In der Türkei angekommen, wurde sie von der Familie ihres Mannes zur Weiterreise nach Tschetschenien gedrängt. Ihr Schwiegervater sei plötzlich schwer erkrankt, nachdem er von Hamburg aus dorthin gereist sei. Sie willigte ein.

Die Probleme begannen bei der Ankunft in Grosny. Am Flughafen wurde Chawa plötzlich festgenommen. Angeblich hatte man Drogen in ihrem Gepäck gefunden. Laut der russischen Menschenrechtlerin Swetlana Gannuschkina war es ein Vorwand, um Chawa festzunehmen. Gannuschkina engagiert sich seit Jahren für Flüchtlinge und Migranten und ist dafür bereits mehrfach nach Tschetschenien gereist. Dafür wurde sie 2003 mit dem Menschenrechtspreis der deutschen Sektion von Amnesty International und 2016 mit dem alternativen Nobelpreis ausgezeichnet.

»Offensichtlich wollte man meine Tochter in Tschetschenien töten, weil sie angeblich die Ehre der Familie gekränkt hat.«

Mutter von Chawa

Sie vermutet: Die Drogen wurden Chawa untergeschoben, weil man belastendes Beweismaterial haben wollte. Letztlich, so die Menschenrechtlerin, stecke Chawas Familie hinter der Verhaftung. Dafür spricht, dass Chawa von der Polizei gezwungen wurde, ihrem Mann mitzuteilen, dass sie sich von ihm scheiden lasse. Dem »nd« bestätigte die Mutter von Chawa diese Vermutung. Sie fürchtet um das Leben ihrer Tochter: »Offensichtlich wollte man meine Tochter in Tschetschenien töten, weil sie angeblich die Ehre der Familie gekränkt hat.«

Fast eine Woche saß Chawa in einer tschetschenischen Zelle. Nach Angaben der Mutter wurde sie dort misshandelt. Am 16. September durfte Chawa endlich wieder zurück nach Deutschland. Die vielen Anrufe von Menschenrechtlern und Verwandten hätten Wirkung gezeigt, so die Mutter.

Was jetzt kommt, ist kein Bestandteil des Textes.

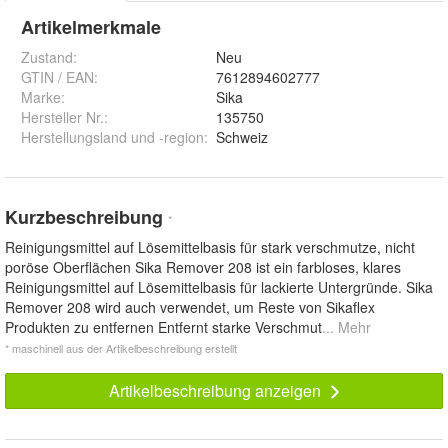
Artikelmerkmale
Zustand:
Neu
GTIN / EAN:
7612894602777
Marke:
Sika
Hersteller Nr.:
135750
Herstellungsland und -region
:
Schweiz
Kurzbeschreibung
*
Reinigungsmittel auf Lösemittelbasis für stark verschmutze, nicht
poröse Oberflächen Sika Remover 208 ist ein farbloses, klares
Reinigungsmittel auf Lösemittelbasis für lackierte Untergründe. Sika
Remover 208 wird auch verwendet, um Reste von Sikaflex
Produkten zu entfernen Entfernt starke Verschmut
... Mehr
* maschinell aus der Artikelbeschreibung erstellt
Artikelbeschreibung anzeigen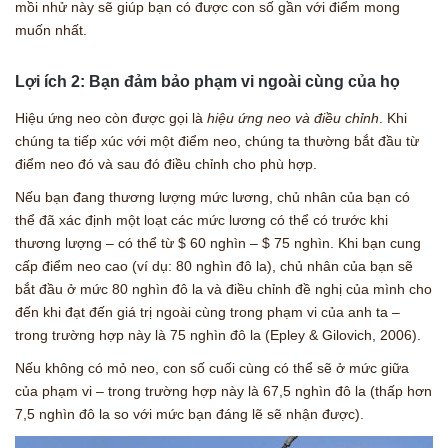
mồi nhử này sẽ giúp bạn có được con số gần với điểm mong
muốn nhất.
Lợi ích 2: Bạn đảm bảo phạm vi ngoài cùng của họ
Hiệu ứng neo còn được gọi là
hiệu ứng neo và điều chỉnh
. Khi
chúng ta tiếp xúc với một điểm neo, chúng ta thường bắt đầu từ
điểm neo đó và sau đó điều chỉnh cho phù hợp.
Nếu bạn đang thương lượng mức lương, chủ nhân của bạn có
thể đã xác định một loạt các mức lương có thể có trước khi
thương lượng – có thể từ $ 60 nghìn – $ 75 nghìn. Khi bạn cung
cấp điểm neo cao (ví dụ: 80 nghìn đô la), chủ nhân của bạn sẽ
bắt đầu ở mức 80 nghìn đô la và điều chỉnh đề nghị của mình cho
đến khi đạt đến giá trị ngoài cùng trong phạm vi của anh ta –
trong trường hợp này là 75 nghìn đô la (Epley & Gilovich, 2006).
Nếu không có mỏ neo, con số cuối cùng có thể sẽ ở mức giữa
của phạm vi – trong trường hợp này là 67,5 nghìn đô la (thấp hơn
7,5 nghìn đô la so với mức bạn đáng lẽ sẽ nhận được).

Hier angekommen, wurde ihr Asylantrag plötzlich abgelehnt. Die deutschen Behörden teilten ihr mit, dass sie mit ihrer Reise nach Tschetschenien bewiesen habe, dass sie dort gar nicht verfolgt werde. Nun droht ihr die Ausweisung.

Sollte Chawa nach Russland abgeschoben werden, fürchtet Swetlana Gannuschkina um das Leben der Frau. Diese habe bei ihrem kurzen Aufenthalt in der Türkei dem Druck der Familie nicht standhalten können, so Gannuschkina. Nach einer Abschiebung drohe Chawa »sofort nach ihrer Ankunft in Russland ein Femizid«, sind sich die Menschenrechtlerin und die Mutter einig. Sogar von Angehörigen ihrer eigenen Herkunftsfamilie werde sie bedroht, die auch Vorbehalte gegen sie habe, so Gannuschkina.

Doch selbst wenn sie bei einer Rückkehr nicht ermordet werden sollte, droht Chawa eine Gefängnisstrafe. Zwar wurde sie aus der Haft entlassen, »die Anklage wegen Drogenbesitz wurde aber nicht fallengelassen«, so Gannuschkina.